*** Text provided Section Begins ***

Some notes about fundamentals of Unconstrained Optimization

imported
notes
Published

March 8, 2015

Given \[\mathbf{f(x_k+\alpha t)\approx f(x_k)+\alpha p^T \nabla f(x_k)}\], the steepest decent direction is \[\mathbf{-\bigtriangledown f_x}\] Proof: Let p be a unit vector, hence the unit direction p of most rapid decrease is the solution to the problem \[\min\limits_{p}\:\alpha p^T \nabla f(x_k)\:s.t.\:\|p\|=1\] Since \[\alpha p^T \nabla f(x_k)=\|p\|\|\nabla f(x_k)\|cos(\theta)=\|\nabla f(x_k)\|cos(\theta)\] the minimizer is attended when \[cos(\theta)=-1\]. Thus the direction of the steepest decent is the exact opposite of the direction of \[\nabla f(x_k)\], or \[p=-\frac{\nabla f(x_k)}{\|\nabla f(x_k)\|}\] Newton direction \[f(x_k+p)\approx f_k+p^T \nabla f_k+p^T \nabla^2 f_k p \stackrel{\mbox{def}}{=}m_k(p)\] Assuming for the moment that \[\nabla^2 f_k\] is positive definite, we obtain the Newton direction by finding the vector p that minimizes \[m_k(p)\] or by setting\[\frac{d(m_k(p))}{dp}=0\]. Let’s assume \[\nabla f=\nabla f_k\] to simplify the derivation. \[\frac{d(m_k(p))}{dp}=\frac{d}{dp}(p^T\nabla f)+\frac{1}{2}\frac{d}{dp}(p^T\nabla^2 f p)\] Note that \[\frac{\partial}{\partial p_i}(p^T \nabla f)=\frac{\partial}{\partial p_i} (\sum\limits_{i} p_i \nabla f_i)={\nabla f}^T\] and \[\frac{\partial}{\partial p_i}(p^T\nabla^2 f p)=\frac{\partial}{\partial p_i}(\sum\limits_{j}\sum\limits_{k}p_k\nabla^2 f_{kj} p_j)\] \[=\sum\limits_{j}\nabla^2 f_{ij} p_j+\sum\limits_{k}\nabla^2 f_{ki} p_k\] \[=p^T{\nabla^2 f}^T+p^T\nabla^2 f\] \[=2p^T\nabla^2 f\] (\[\nabla^2 f\] is symmetric) thus \[\frac{d(m_k(p))}{dp}={\nabla f}^T+p^T\nabla^2 f=\vec{0}^T\] \[\Rightarrow{\nabla f}+{\nabla^2 f}^T p=\vec{0} \] \[\Rightarrow{\nabla f}+{\nabla^2 f} p=\vec{0} \] (\[\nabla^2 f\] is symmetric) \[\Rightarrow p=-(\nabla^2 f)^{-1}\nabla f\]

*** Text provided Section Ends ***
*** The data Section Begins ***

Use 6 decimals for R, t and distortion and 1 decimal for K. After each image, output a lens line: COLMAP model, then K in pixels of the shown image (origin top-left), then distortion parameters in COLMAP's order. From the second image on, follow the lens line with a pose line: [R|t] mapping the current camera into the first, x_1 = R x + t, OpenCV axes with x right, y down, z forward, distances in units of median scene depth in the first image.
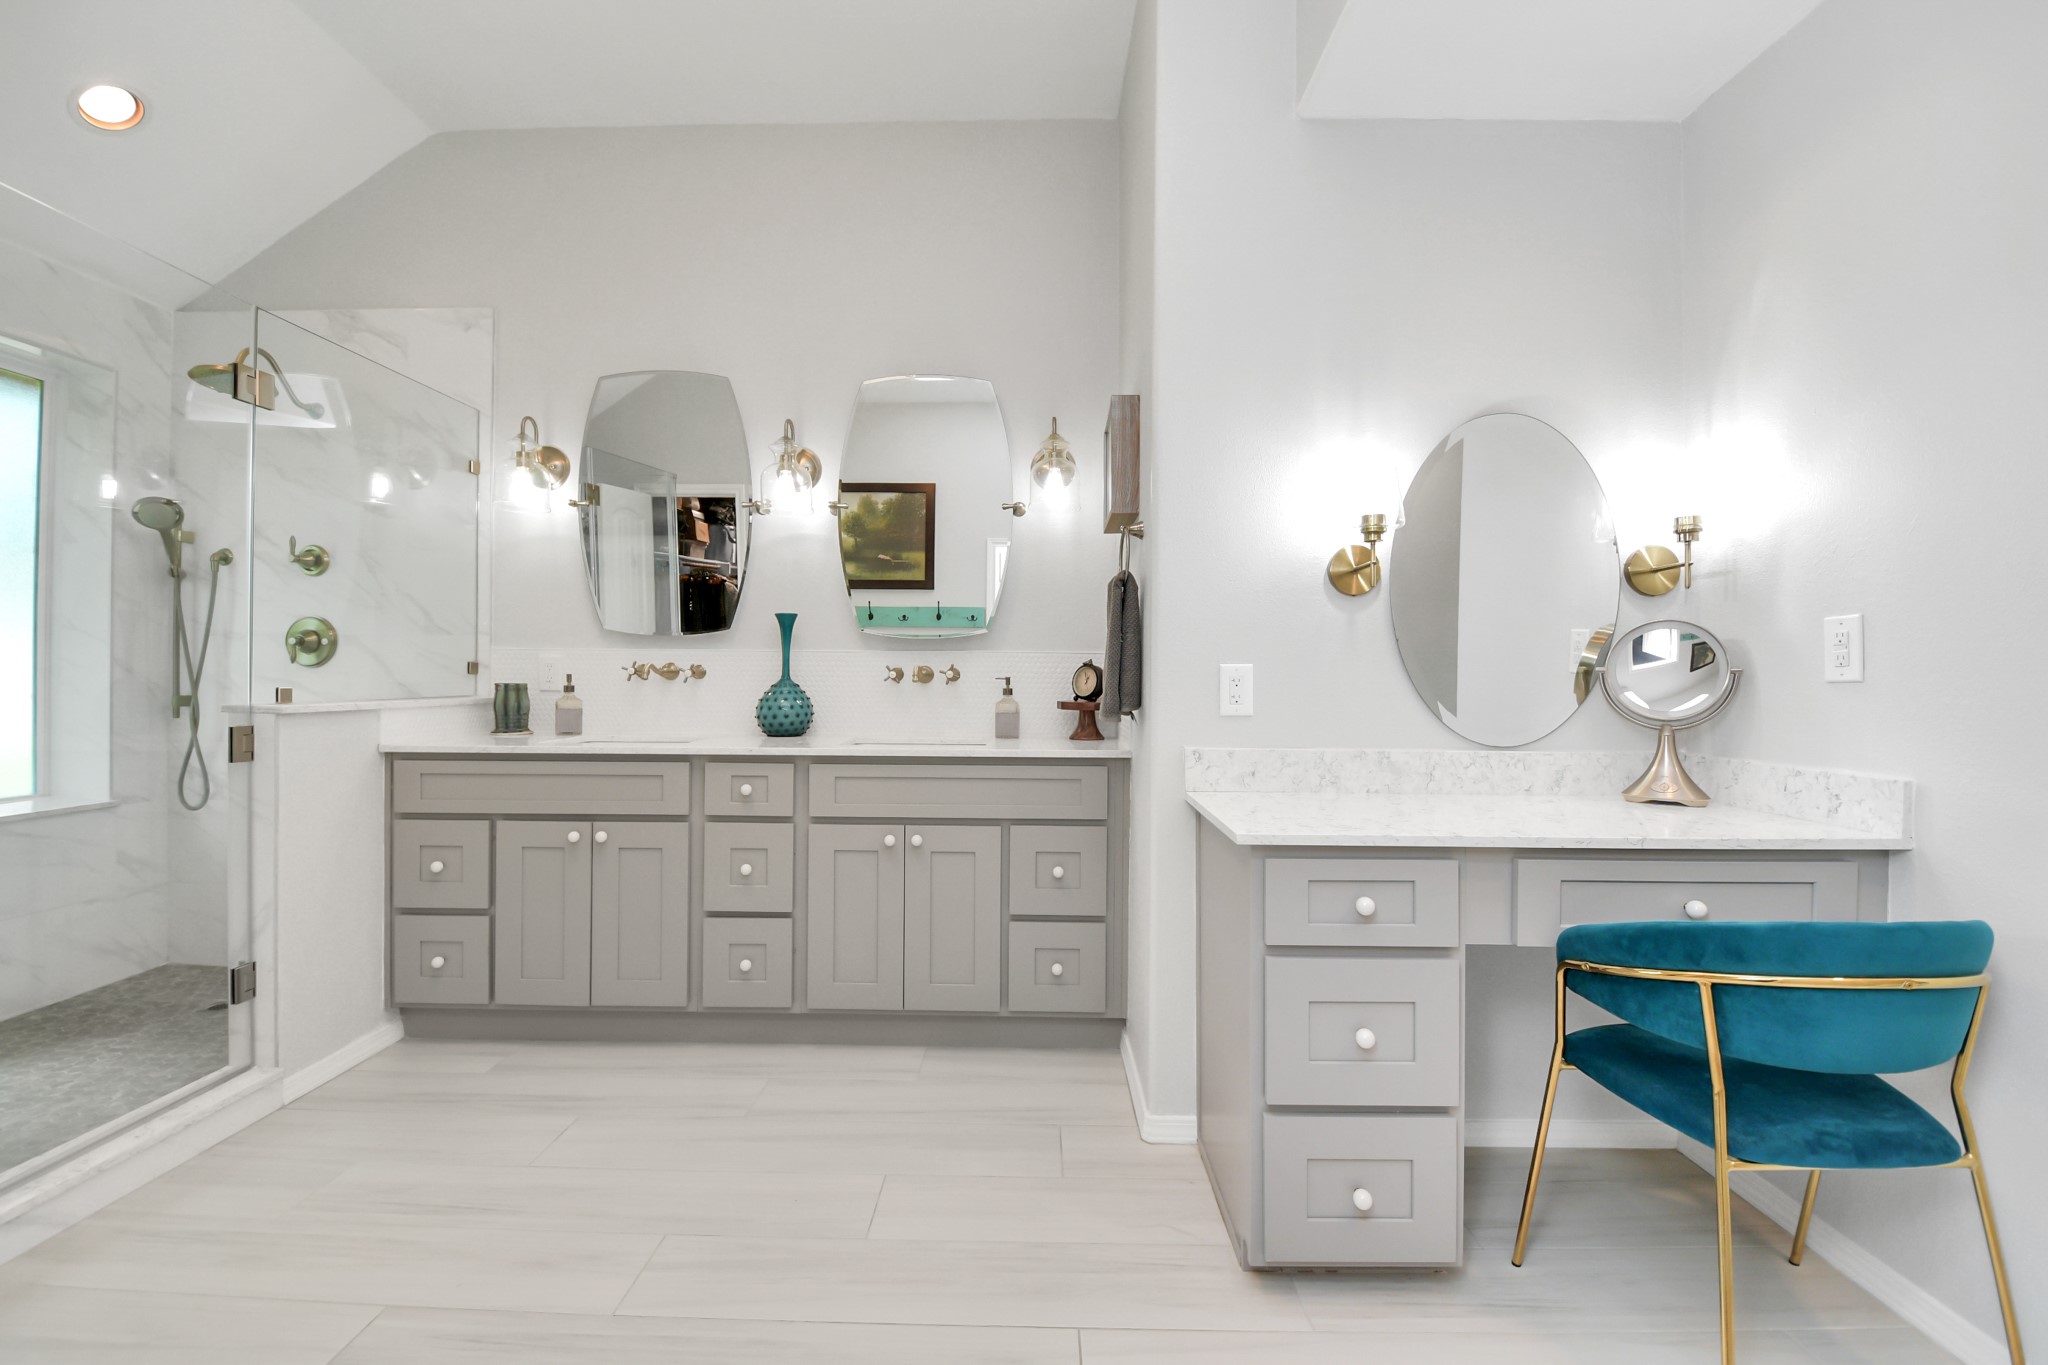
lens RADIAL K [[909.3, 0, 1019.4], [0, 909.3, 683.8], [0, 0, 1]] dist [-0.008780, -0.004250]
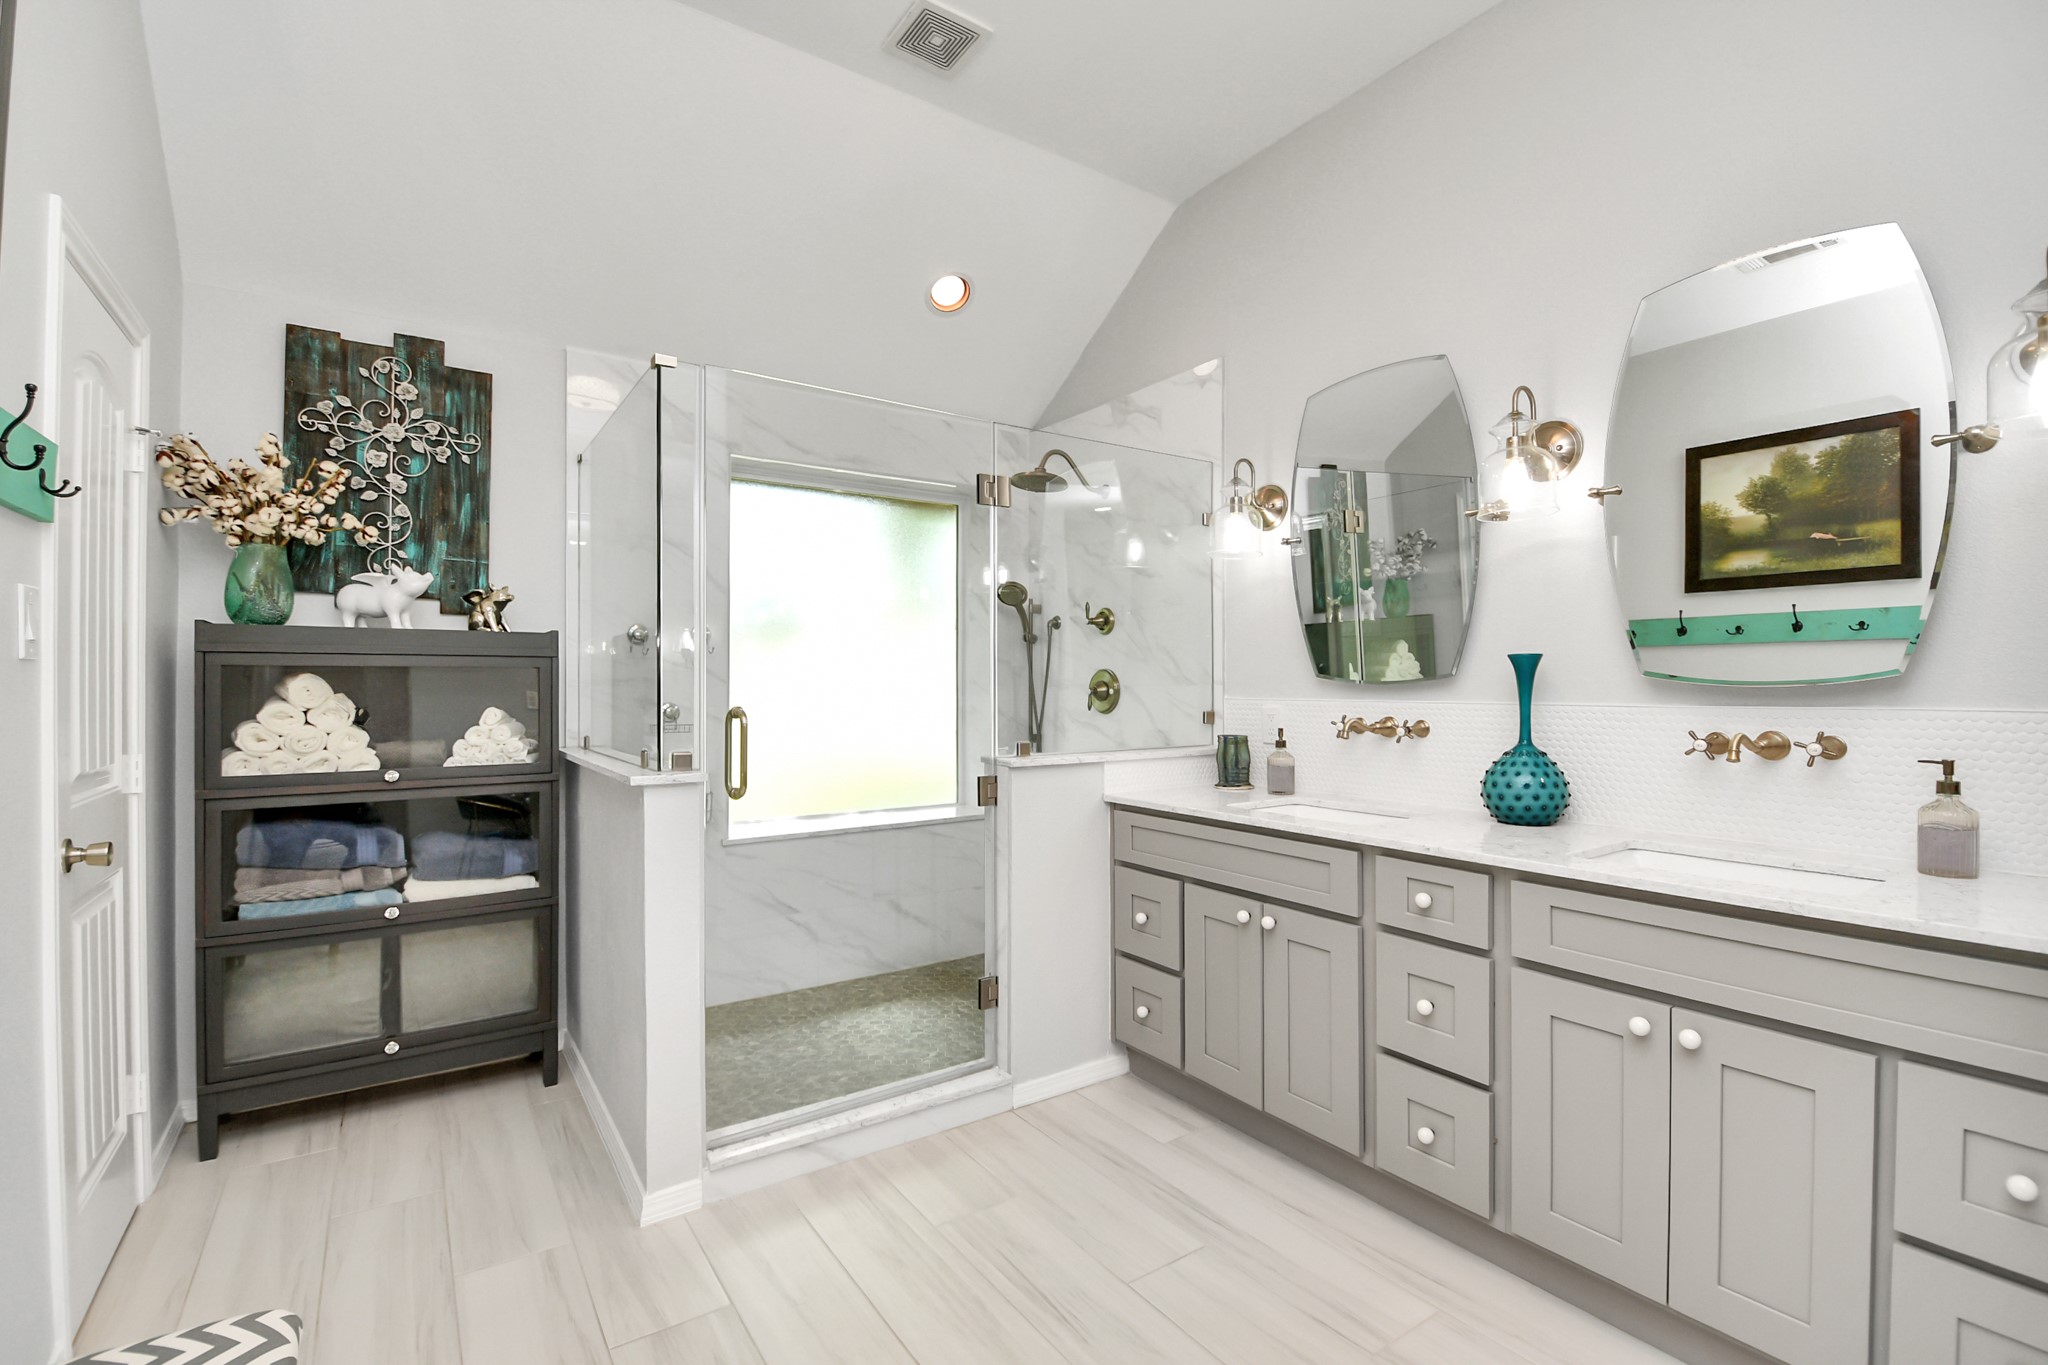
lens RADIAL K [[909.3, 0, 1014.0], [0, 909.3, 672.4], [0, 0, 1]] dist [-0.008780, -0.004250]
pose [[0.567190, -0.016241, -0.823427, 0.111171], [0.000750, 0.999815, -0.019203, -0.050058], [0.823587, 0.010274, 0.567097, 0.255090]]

*** The data Section Ends ***

■ **Exercise tasks**:
**1.** Answer from the optimization notes:
(a) In the steepest descent proof, what value of cos(θ) gives the minimizer?
(b) What is assumed about ∇²f_k before the Newton direction is obtained?
(c) What property of ∇²f is cited to justify simplifying steps in the derivation?
**2.** Please collect every line in the records that contains the string "lens".
The optimization notes and the records have nothing to do with each other.

■ **Numbered answers**:
**1.**
(a) cos(θ) = −1
(b) It is positive definite.
(c) It is symmetric.

**2.**
Use 6 decimals for R, t and distortion and 1 decimal for K. After each image, output a lens line: COLMAP model, then K in pixels of the shown image (origin top-left), then distortion parameters in COLMAP's order. From the second image on, follow the lens line with a pose line: [R|t] mapping the current camera into the first, x_1 = R x + t, OpenCV axes with x right, y down, z forward, distances in units of median scene depth in the first image.
lens RADIAL K [[909.3, 0, 1019.4], [0, 909.3, 683.8], [0, 0, 1]] dist [-0.008780, -0.004250]
lens RADIAL K [[909.3, 0, 1014.0], [0, 909.3, 672.4], [0, 0, 1]] dist [-0.008780, -0.004250]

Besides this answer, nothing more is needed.